Report on Lake Okeechobee discharges for Lee County Republican Water Committee… Paul Reynolds
Most accept the conclusion that the systems in place to manage Florida water systems are dangerously flawed. The policies and structure are designed to benefit farm industry to the detriment of others. The CLEAR priorities for managing the Lake O level have historically been: (1) storing sufficient irrigation water for agricultural industry, (2) Public Safety, flood control, and finally (3) condition of Lake and water systems fresh to saline. The Agricultural industry has clearly benefited from their financial political clout in perpetrating a grossly unfair management policy of Lake O levels. The Corps of Engineers, SFWMD, and communities along the flow acknowledge the mismanagement. The farm industry has no reason to. With three board members, of nine total, having direct ties to sugar industry, SFWMD is obviously biased toward the EAA (Everglades Agricultural Area).

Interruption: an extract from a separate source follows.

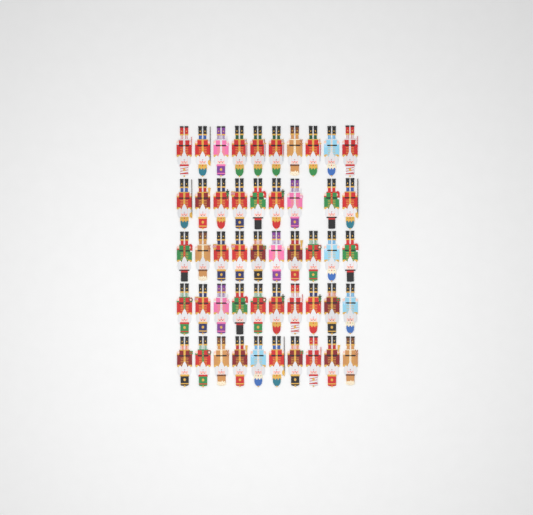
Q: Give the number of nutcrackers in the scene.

The long-term solutions include additional, and controversial, reservoirs for drought storage, and a return to some sheet flow to the South, but these solutions do NOT respond to the short term emergency of the massive quantities of water being dumped into the fragile estuary and coastal areas. The board of SFWMD utilizes emergency powers, with EPA approval, to flood the estuary systems with stored water in the name of public safety. The “decision tree” they use for determining the rate of discharge has NO mention or input for damage to estuary and coastal areas. Some have suggested that SFWMD use this same authority to “share” this excess water with the entity it was stored for, the EAA. The U.S. Sugar Corporation has contacted some huge farms to accept a portion of this water if they are compensated, but to date there has been no response. Indeed, the Fanjul Organization, Florida Crystals, has exploited a loophole in a contract for land they are leasing and agreed to return that will go into a system to take some of these waters. They have delayed turning back the 17,000 acres and have settled on a payment from SFWMD to do so for eight million dollars.

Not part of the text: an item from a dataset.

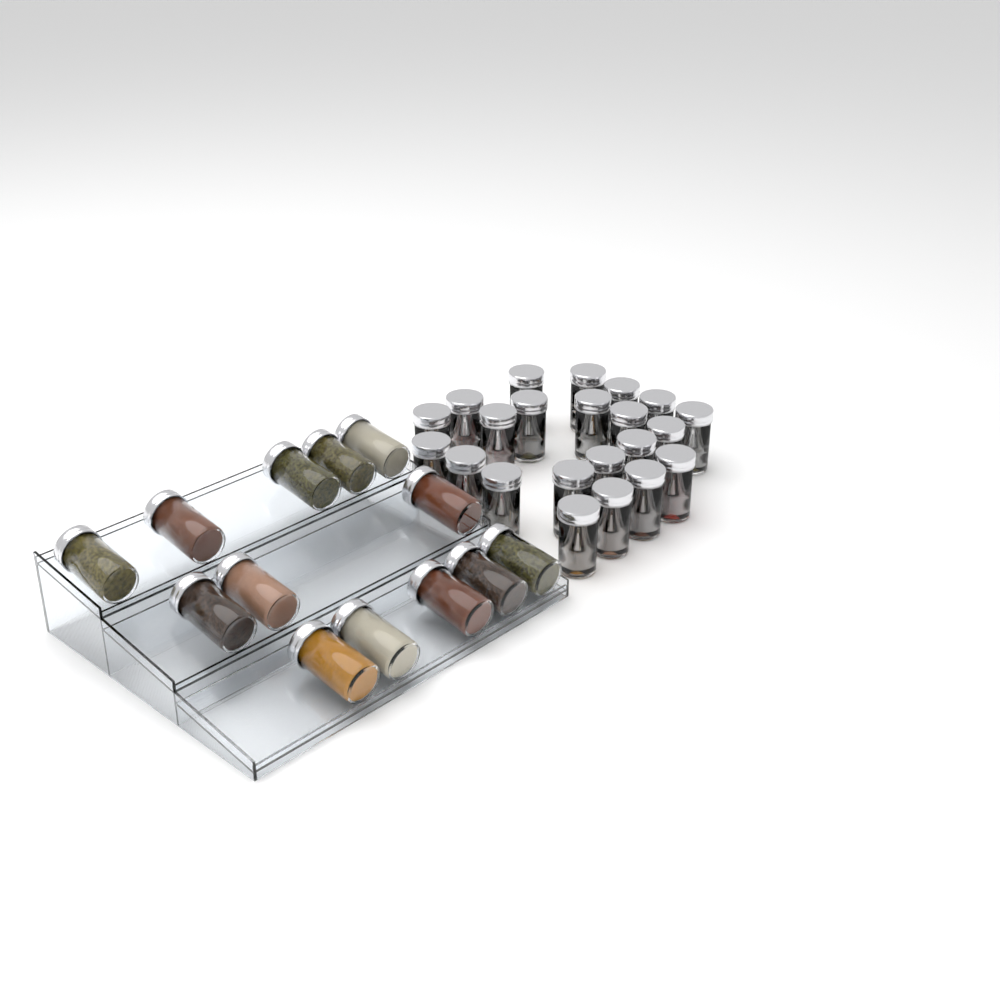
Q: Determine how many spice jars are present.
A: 35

The error in the argument that emergency authority can’t be utilized to share excess water with EAA because it could damage crops and livelihood doesn’t take into account that damage to estuary/coastal areas because of policy to benefit farms does exactly that. The “crops” of these areas is tourism, real estate investment, commercial fishing, and ecology. When an up-water community causes polluted and excessive water be sent into those communities the damages are real and measurable. United States riparian law is very specific on this topic.
The solutions are simple, if difficult. Share the excess water** with the industry (agricultural) who benefits the most from the policy IMMEDIATELY through emergency authority of SFWMD or eminent domain. Appropriate the money to begin the, already committed, CERP and re-structure governing boards like SFWMD to insure fairness for all communities, perhaps by election rather than appointment.
** from June 1 to Oct 31, the Caloosahatchee got from the Lake 1.09 million acre feet of water, St Lucie got 453k acre feet, and the area to the South got 66k. That would make the distribution about 63/32/4. We got the equivalent of 2.3 feet of the Lake volume. This is what the Corps of Engineers and SFWMD calls “shared adversity”.